Kilkennyshop.com; Irishlinenhouse.com; Easons.com
Smells like Christmas
The smells of the festive period remain the most evocative element of Christmases past. So set the olfactory mood with pine cones foraged from the garden or nearby park to burn in fires, fragrantly spiced mulled wine set low on the hob and fresh foliage on mantles, picture rails and on the dinner table.
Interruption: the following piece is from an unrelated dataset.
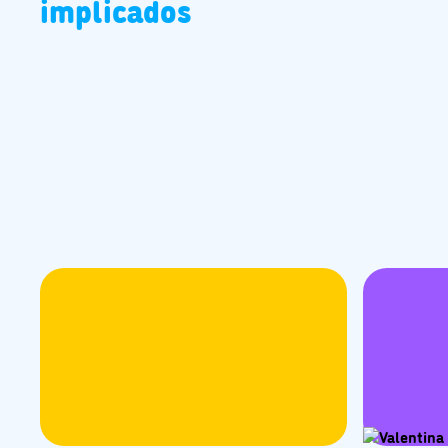
implicados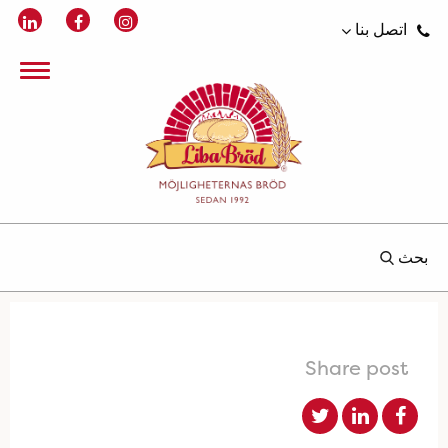
اتصل بنا
بحث
Share post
Pine boughs, eucalyptus and spiced fruits will conjure up this most wonderful time of the year. You can chop a couple of branches off the back of the Christmas tree, forage for holly, add some of the aforementioned pine cones and order in some fresh eucalyptus from your local florist. A few tea lights, like these perforated Blossom designs, €49 each, ex delivery, and available in gold, copper, silver, white or black, are enough to create an atmosphere.
Best in Class 9
As the meal draws to a close, there is a pause while everyone takes time to digest their dinner. And then the lights go down low in anticipation of the grand entrance of the Christmas pudding adorned with a blazing crown of blue light.
In this writer’s home the practice was to use poitín, the thinking being that its higher alcohol content burned far better than traditional brandy or whiskey. But how to best present the flaming drama? Charlotte Leonard Kane and Shane Palmer of Dublin-based Scéal Bakery swear by brandy and serve theirs, Fred Flintstone style, on a slice of seasoned felled timber that Shane found on his uncle’s farm in Co Laois.
Co Kerry-based Ambri Boards 17in Ring, E155 25, is of a similar size and can be customised for an additional E11. You may be able to buy the last of Scéal’s puds at Lilliput Stores made in Stoneybatter market, at 3 Arbour Hill, Stoneybatter, D7 tomorrow, from 10am to 6pm. Their mature option, E30, is a rich confection made in October 2016 and cured with brandy regularly ever since.